# Day 15 - Merging and Joining DataFrames


### Why Merging and Joining DataFrames is Important

In data science, combining datasets from different sources is a common task. Whether you're merging customer data with sales transactions or integrating data from multiple experiments, the ability to merge and join DataFrames efficiently is vital. These operations allow you to create a unified dataset that can be analyzed holistically, revealing insights that might not be apparent when the data is siloed.
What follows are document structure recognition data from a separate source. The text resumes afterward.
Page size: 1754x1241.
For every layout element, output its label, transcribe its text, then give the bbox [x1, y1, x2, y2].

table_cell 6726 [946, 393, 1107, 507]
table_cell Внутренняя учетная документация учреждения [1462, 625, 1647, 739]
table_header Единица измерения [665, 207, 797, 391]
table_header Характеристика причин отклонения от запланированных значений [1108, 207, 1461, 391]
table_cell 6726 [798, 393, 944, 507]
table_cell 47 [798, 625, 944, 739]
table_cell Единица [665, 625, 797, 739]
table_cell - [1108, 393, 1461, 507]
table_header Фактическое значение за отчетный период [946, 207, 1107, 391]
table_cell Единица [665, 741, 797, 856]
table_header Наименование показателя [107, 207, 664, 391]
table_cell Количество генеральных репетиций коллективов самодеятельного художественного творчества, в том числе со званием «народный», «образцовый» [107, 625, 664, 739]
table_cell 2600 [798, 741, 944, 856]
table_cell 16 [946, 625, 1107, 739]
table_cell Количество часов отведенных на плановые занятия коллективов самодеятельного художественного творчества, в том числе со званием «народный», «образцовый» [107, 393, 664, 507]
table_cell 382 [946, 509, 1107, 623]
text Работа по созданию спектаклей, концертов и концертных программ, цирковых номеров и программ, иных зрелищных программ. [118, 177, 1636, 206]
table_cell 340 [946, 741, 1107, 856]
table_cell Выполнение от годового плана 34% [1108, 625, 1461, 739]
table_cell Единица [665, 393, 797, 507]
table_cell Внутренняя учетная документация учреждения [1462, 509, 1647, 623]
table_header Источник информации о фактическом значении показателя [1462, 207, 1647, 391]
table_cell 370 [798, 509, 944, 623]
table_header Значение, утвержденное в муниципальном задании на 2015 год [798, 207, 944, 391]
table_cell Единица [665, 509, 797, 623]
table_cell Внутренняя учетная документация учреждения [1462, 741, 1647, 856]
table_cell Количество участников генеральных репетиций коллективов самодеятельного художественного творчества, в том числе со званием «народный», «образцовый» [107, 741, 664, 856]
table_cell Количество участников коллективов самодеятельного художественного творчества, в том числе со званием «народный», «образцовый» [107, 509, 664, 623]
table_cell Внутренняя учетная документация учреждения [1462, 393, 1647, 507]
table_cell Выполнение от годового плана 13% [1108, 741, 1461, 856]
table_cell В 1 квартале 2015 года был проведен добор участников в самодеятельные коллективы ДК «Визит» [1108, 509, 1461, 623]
### Tutorial: Combining Multiple DataFrames

In [None]:
!pip install pandas

#### Merging DataFrames with `merge()`

In [None]:

import pandas as pd

# Example DataFrames
customers = pd.DataFrame({
    'CustomerID': [1, 2, 3, 4],
    'Name': ['Alice', 'Bob', 'Charlie', 'David']
})

transactions = pd.DataFrame({
    'TransactionID': [101, 102, 103, 104],
    'CustomerID': [1, 2, 2, 4],
    'Amount': [250, 150, 200, 300]
})

# Merging on 'CustomerID'
merged_df = pd.merge(customers, transactions, on='CustomerID')
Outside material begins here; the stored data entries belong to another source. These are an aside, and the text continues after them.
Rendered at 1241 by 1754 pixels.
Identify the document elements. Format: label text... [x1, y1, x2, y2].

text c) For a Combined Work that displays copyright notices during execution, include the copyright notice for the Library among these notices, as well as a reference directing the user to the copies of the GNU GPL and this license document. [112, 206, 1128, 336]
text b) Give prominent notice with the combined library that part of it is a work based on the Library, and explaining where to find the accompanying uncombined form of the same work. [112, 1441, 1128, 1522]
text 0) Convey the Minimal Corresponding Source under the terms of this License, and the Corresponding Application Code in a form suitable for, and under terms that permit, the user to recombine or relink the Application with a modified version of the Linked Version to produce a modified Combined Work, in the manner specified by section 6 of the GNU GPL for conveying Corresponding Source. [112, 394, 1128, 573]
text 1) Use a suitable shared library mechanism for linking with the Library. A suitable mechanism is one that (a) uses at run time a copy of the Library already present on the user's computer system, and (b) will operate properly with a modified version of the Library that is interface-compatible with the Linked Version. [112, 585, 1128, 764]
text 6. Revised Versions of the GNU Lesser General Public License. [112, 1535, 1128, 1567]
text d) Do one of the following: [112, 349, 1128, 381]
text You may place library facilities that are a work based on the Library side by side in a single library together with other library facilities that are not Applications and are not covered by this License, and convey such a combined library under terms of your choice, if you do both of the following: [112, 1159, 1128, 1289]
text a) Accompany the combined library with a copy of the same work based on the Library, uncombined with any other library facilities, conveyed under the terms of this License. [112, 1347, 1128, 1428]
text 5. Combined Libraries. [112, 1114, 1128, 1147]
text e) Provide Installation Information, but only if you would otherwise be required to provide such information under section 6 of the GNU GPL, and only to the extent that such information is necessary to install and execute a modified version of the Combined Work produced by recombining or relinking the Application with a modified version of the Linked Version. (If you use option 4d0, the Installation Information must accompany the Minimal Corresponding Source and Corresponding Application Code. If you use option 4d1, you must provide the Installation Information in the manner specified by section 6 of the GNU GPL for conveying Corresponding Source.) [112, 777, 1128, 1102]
print("Merged DataFrame:")
print(merged_df)


#### Joining DataFrames with `join()`

In [None]:

# Setting 'CustomerID' as the index
customers.set_index('CustomerID', inplace=True)
transactions.set_index('CustomerID', inplace=True)

# Joining the DataFrames
joined_df = customers.join(transactions)

print("\nJoined DataFrame:")
print(joined_df)



### Use Case: Merging Customer Data with Transaction Records

Let’s apply these concepts to a real-life scenario: merging customer data with transaction records. This is a common task in business analytics, where combining data from different departments (e.g., marketing and sales) provides a comprehensive view of customer behavior.
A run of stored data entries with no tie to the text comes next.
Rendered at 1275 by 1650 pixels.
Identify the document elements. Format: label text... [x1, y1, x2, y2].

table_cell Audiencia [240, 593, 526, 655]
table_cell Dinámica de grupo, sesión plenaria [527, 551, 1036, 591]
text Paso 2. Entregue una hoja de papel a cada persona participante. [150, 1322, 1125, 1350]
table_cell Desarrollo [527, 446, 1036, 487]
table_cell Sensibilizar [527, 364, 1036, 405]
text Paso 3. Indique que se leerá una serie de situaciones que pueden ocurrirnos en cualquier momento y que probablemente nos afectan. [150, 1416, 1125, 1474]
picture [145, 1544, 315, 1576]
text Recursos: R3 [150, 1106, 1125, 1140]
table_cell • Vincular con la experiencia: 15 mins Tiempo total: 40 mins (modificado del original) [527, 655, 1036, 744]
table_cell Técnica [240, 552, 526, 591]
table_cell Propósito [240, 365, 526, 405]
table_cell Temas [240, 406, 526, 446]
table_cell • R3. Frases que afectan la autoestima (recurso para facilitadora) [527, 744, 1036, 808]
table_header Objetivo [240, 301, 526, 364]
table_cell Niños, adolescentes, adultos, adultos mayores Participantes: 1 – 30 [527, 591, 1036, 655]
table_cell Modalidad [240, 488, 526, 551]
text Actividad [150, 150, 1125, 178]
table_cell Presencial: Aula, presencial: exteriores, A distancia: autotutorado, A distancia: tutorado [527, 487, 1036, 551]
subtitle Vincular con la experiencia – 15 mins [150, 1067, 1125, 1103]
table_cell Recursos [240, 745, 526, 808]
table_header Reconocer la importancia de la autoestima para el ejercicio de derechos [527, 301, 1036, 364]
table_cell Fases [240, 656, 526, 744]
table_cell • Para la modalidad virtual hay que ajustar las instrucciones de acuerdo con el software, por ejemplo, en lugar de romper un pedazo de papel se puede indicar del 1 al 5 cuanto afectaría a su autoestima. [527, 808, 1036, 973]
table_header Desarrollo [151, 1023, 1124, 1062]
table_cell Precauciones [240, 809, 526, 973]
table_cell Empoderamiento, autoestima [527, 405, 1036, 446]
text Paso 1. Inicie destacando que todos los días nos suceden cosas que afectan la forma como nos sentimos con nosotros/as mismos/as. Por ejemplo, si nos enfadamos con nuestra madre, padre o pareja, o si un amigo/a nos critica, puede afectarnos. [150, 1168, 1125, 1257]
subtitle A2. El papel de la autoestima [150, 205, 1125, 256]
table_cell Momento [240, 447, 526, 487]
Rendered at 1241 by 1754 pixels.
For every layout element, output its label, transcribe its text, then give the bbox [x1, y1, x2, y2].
#### Step 1: Loading the Datasets

In [None]:

# Loading the customer data
customers_df = pd.DataFrame({
    'CustomerID': [1, 2, 3, 4],
    'Name': ['Alice', 'Bob', 'Charlie', 'David'],
    'Email': ['alice@example.com', 'bob@example.com', 'charlie@example.com', 'david@example.com']
})

# Loading the transaction data
transactions_df = pd.DataFrame({
    'TransactionID': [101, 102, 103, 104],
    'CustomerID': [1, 2, 2, 4],
    'Amount': [250, 150, 200, 300],
    'Date': ['2023-08-01', '2023-08-02', '2023-08-03', '2023-08-04']
})

# Display the first few rows of each DataFrame
print("Customers DataFrame:")
print(customers_df.head())

print("\nTransactions DataFrame:")
print(transactions_df.head())


#### Step 2: Merging the Datasets

In [None]:

# Merging the DataFrames on 'CustomerID'
merged_data = pd.merge(customers_df, transactions_df, on='CustomerID')

# Display the merged DataFrame
print("\nMerged Customer and Transaction Data:")
print(merged_data.head())


#### Step 3: Analyzing the Merged Data

In [None]:

# Calculating total spending per customer
total_spending = merged_data.groupby('Name')['Amount'].sum().reset_index()

print("\nTotal Spending per Customer:")
print(total_spending)